5 thoughts on “Poetry 6

  1. Sadness rises up in me at reading this poem. Sadness is an unusual emotion for me, but this poem evokes it. I feel a thickening in the throat and tears prick my eyes. It’s a good feeling, very good. I feel unusually alive.

    I was once young, and trod lightly. I remember being eighteen and visiting Hackney for the first time – a job interview for nursing. I can relive travelling by Number 23 bus to Homerton, and walking to the hospital in the autumn sunshine. The Deputy Matron, Miss “Dolly” Varden, gave me a small parcel of iced cakes to sustain me on my homeward journey, I had hitch-hiked from Birmingham. It’s an act of kindness I shall never forget.

    Now I’m old. The swans still wheel and cry.

    1. Beautifully put Peter, that was a journey of discovery! Did you go on to do your nursing training in Homerton Hospital? I was a student nurse in the early 1950s at Guy’s Hospital, near London Bridge, I didn’t stay to complete the course.
      Yeats wrote this poem in 1919, WW1 had just come to an end, he was in his fifties, I think the swans were a symbol of eternity?

      1. Hi Norma, good to reflect on old times….:) I did my training at Hackney Hospital, an old London County Council institution, there were “Poor Law” wards there, in a state of disrepair and empty. The hospital blankets and sheets had “LCC” woven into them, rough old things they were too!

        My room in the nurses’ hostel had no heating, and there was a night-stand with a crockery jug and bowl for washing, no running water though. When the weather was cold I used to sit in the corridor outside my room, where there was a steam radiator. I expect your privations at Guys were similar, Norma.

        Homerton Hospital came much later, indeed I’ve never seen it.

        I don’t know much about Yeats’s imagery, but he uses lots of birds in his poems, and their sudden movements, beating wings, their wheeling and turning – and their mysterious love – are a recurring poetic motif that captivates me.

        The unknowable experience of bird-love calls to mind Robert’s reference to the experience of bats, a mind-extending notion if there ever was one!

      2. Hi Peter, My sons used to own a house in Hackney, a minute or two from Victoria Park, a beautiful retreat from the traffic. That area has become very trendy now!
        Unlike your experience, I lived in the nurse’s home at Guy’s, where the living conditions were very good, there were a few strict rules, but we students accepted them without question.
        I can visualise in my mind’s eye the scene at Coole, the poem is wonderfully descriptive.

  2. I guess that one reason Barry may have chosen this poem is that I use it as an example in my about-to-be-released book, MWP3: The Integration of Meaning. Here’s the bit where it occurs in the chapter on poetry:

    Poetry as an art form seems distinguished from prose, not so much necessarily by line endings or rhythm as by metaphorical freedom. Potentially good poetry is metaphorically rich poetry, its quality almost defined by its ambiguity. This point is obviously the focus of much literary discussion, but I will illustrate it quite briefly here with a couple of well-known examples.

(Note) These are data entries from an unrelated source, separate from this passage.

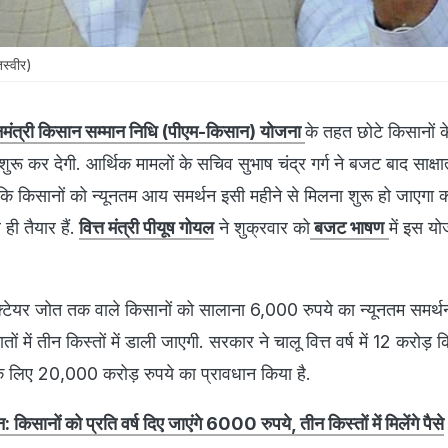
तस्वीर)
नमंत्री किसान सम्मान निधि (पीएम-किसान) योजना
के तहत छोटे किसानों के
रू कर देगी. आर्थिक मामलों के सचिव सुभाष चंद्र गर्ग ने बजट बाद साक्षात
 कि किसानों को न्यूनतम आय समर्थन इसी महीने से मिलना शुरू हो जाएगा क्
ही तैयार हैं.
वित्त मंत्री पीयूष गोयल
ने शुक्रवार को
बजट भाषण
में इस य
्टेयर जोत तक वाले किसानों को सालाना 6,000 रुपये का न्यूनतम समर्थ
 में तीन किस्तों में डाली जाएगी. सरकार ने चालू वित्त वर्ष में 12 करोड़ 
े लिए 20,000 करोड़ रुपये का प्रावधान किया है.
किसानों को प्रति वर्ष दिए जाएंगे 6000 रुपये, तीन किस्तों में मिलेंगे पैसे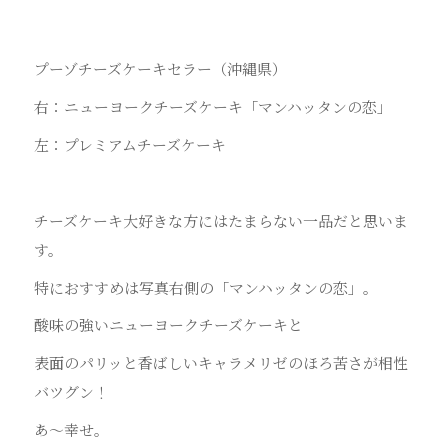
プーゾチーズケーキセラー（沖縄県）
右：ニューヨークチーズケーキ「マンハッタンの恋」
左：プレミアムチーズケーキ
チーズケーキ大好きな方にはたまらない一品だと思いま
す。
特におすすめは写真右側の「マンハッタンの恋」。
酸味の強いニューヨークチーズケーキと
表面のパリッと香ばしいキャラメリゼのほろ苦さが相性
バツグン！
あ～幸せ。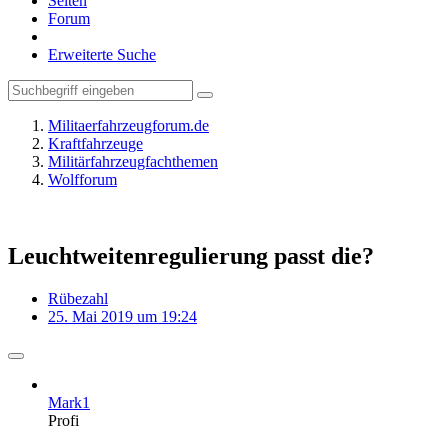
Seiten
Forum
Erweiterte Suche
Militaerfahrzeugforum.de
Kraftfahrzeuge
Militärfahrzeugfachthemen
Wolfforum
Leuchtweitenregulierung passt die?
Rübezahl
25. Mai 2019 um 19:24
Mark1
Profi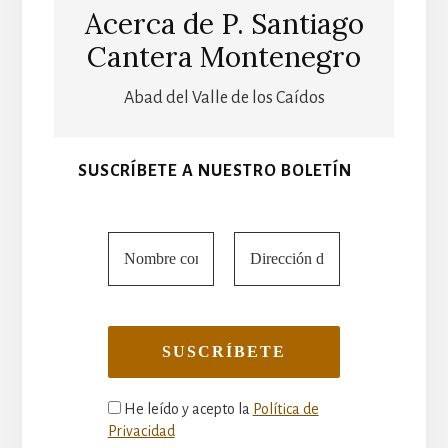
Acerca de
P. Santiago
Cantera Montenegro
Abad del Valle de los Caídos
SUSCRÍBETE A NUESTRO BOLETÍN
He leído y acepto la
Política de
Privacidad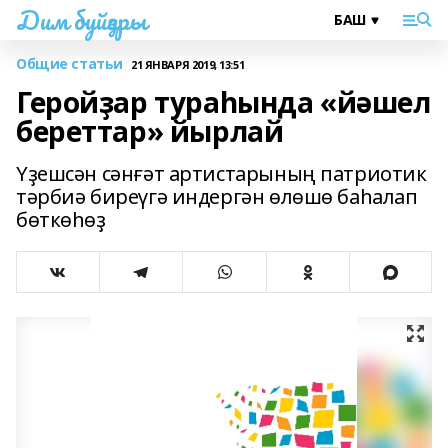
Дим буйҙары
Общие статьи
21 ЯНВАРЯ 2019, 13:51
Геройҙар тураһында «йәшел
береттар» йырлай
Yҙешсән сәнғәт артистарының патриотик
тәрбиә биреүгә индергән өлөшө баһалап
бөткөһөҙ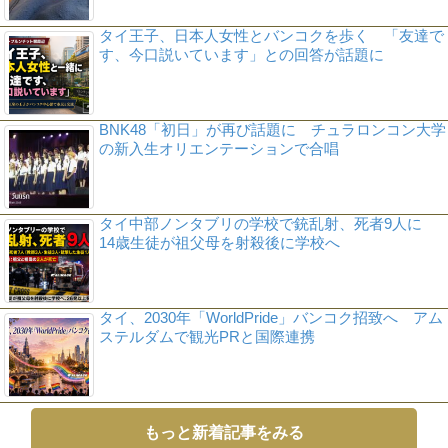
タイ王子、日本人女性とバンコクを歩く 「友達で
す、今口説いています」との回答が話題に
BNK48「初日」が再び話題に チュラロンコン大学
の新入生オリエンテーションで合唱
タイ中部ノンタブリの学校で銃乱射、死者9人に
14歳生徒が祖父母を射殺後に学校へ
タイ、2030年「WorldPride」バンコク招致へ アム
ステルダムで観光PRと国際連携
もっと新着記事をみる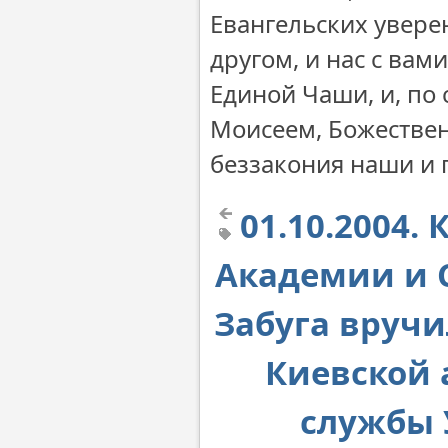
Евангельских уверен
другом, и нас с вам
Единой Чаши, и, по
Моисеем, Божествен
беззакония наши и 
01.10.2004.
Академии и 
Забуга вруч
Киевской 
службы 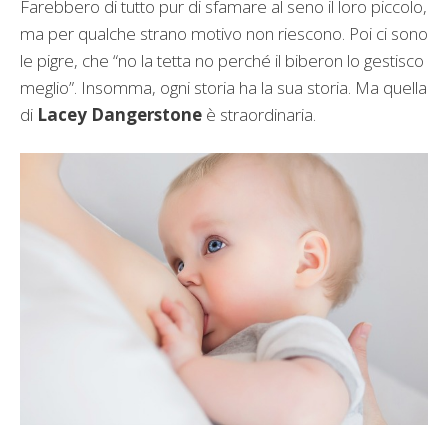
Farebbero di tutto pur di sfamare al seno il loro piccolo,
ma per qualche strano motivo non riescono. Poi ci sono
le pigre, che “no la tetta no perché il biberon lo gestisco
meglio”. Insomma, ogni storia ha la sua storia. Ma quella
di
Lacey Dangerstone
è straordinaria.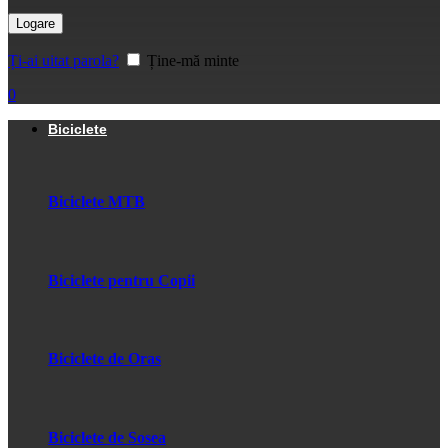
Logare
Ți-ai uitat parola?
Ține-mă minte
0
Biciclete
Biciclete MTB
Biciclete pentru Copii
Biciclete de Oras
Biciclete de Sosea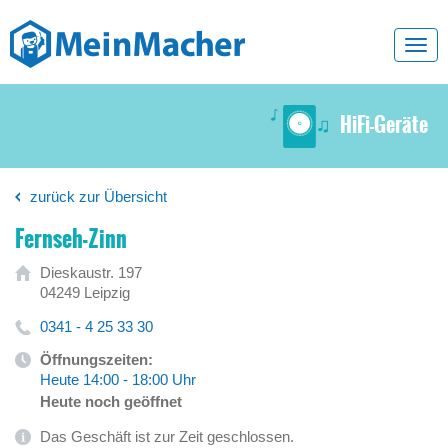
Toggl
navig
HiFi-Geräte
zurück zur Übersicht
Fernseh-Zinn
Dieskaustr. 197
04249 Leipzig
0341 - 4 25 33 30
Öffnungszeiten:
Heute 14:00 - 18:00 Uhr
Heute noch geöffnet
Das Geschäft ist zur Zeit geschlossen.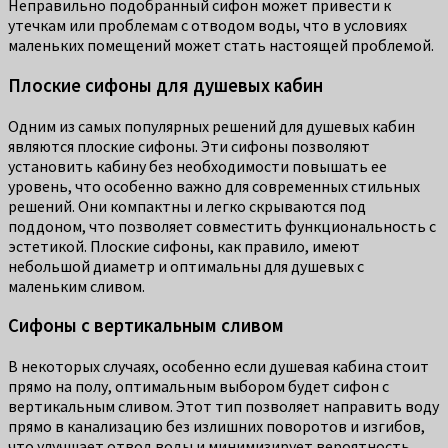
Неправильно подобранный сифон может привести к
утечкам или проблемам с отводом воды, что в условиях
маленьких помещений может стать настоящей проблемой.
Плоские сифоны для душевых кабин
Одним из самых популярных решений для душевых кабин
являются плоские сифоны. Эти сифоны позволяют
установить кабину без необходимости повышать ее
уровень, что особенно важно для современных стильных
решений. Они компактны и легко скрываются под
поддоном, что позволяет совместить функциональность с
эстетикой. Плоские сифоны, как правило, имеют
небольшой диаметр и оптимальны для душевых с
маленьким сливом.
Сифоны с вертикальным сливом
В некоторых случаях, особенно если душевая кабина стоит
прямо на полу, оптимальным выбором будет сифон с
вертикальным сливом. Этот тип позволяет направить воду
прямо в канализацию без излишних поворотов и изгибов,
что улучшает отвод воды и минимизирует вероятность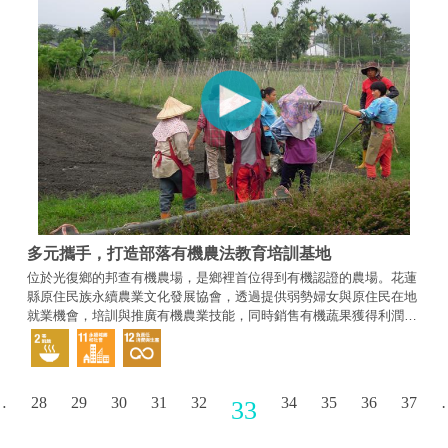
多元攜手，打造部落有機農法教育培訓基地
位於光復鄉的邦查有機農場，是鄉裡首位得到有機認證的農場。花蓮
縣原住民族永續農業文化發展協會，透過提供弱勢婦女與原住民在地
就業機會，培訓與推廣有機農業技能，同時銷售有機蔬果獲得利潤，
並且推廣阿美野菜文化，為保存生物多樣性盡一分心。
…
28
29
30
31
32
34
35
36
37
33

    My first example is from W.B.Yeats’ The Wild Swans at Coole.

    (here I quote the first three stanzas as above)

    This poem (which continues for two more stanzas) achieves its wistful meaningfulness by bringing together two things that might otherwise have been discussed separately in quite different terms. One is the swans, carefully evoked in their context on the lake at Coole, and the second is Yeats’ feelings about ageing and the passage of time. We perceive the swans as unchanging symbols in contrast to the changing and fretful emotional states of the poet. The function of the swans here is what T.S. Eliot called an objective correlative, reflecting back and amplifying the emotional states. This means that this is neither a poem ‘about’ swans, nor one ‘about’ Yeats’ emotional states, but rather an integration of the two which reflects both more profoundly than a mere description of either would have done. What we mean by either is richly ambiguous, because it is only understood in dialectical relationship to the other.